» Data for the task:
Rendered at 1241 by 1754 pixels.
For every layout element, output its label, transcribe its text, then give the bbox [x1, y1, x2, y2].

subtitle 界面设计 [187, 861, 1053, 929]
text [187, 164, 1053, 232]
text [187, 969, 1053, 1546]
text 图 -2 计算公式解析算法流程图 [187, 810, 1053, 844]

» The problem:
The records above are to be reproduced exactly, with nothing left out.

» Answer box:
Rendered at 1241 by 1754 pixels.
For every layout element, output its label, transcribe its text, then give the bbox [x1, y1, x2, y2].

subtitle 界面设计 [187, 861, 1053, 929]
text [187, 164, 1053, 232]
text [187, 969, 1053, 1546]
text 图 -2 计算公式解析算法流程图 [187, 810, 1053, 844]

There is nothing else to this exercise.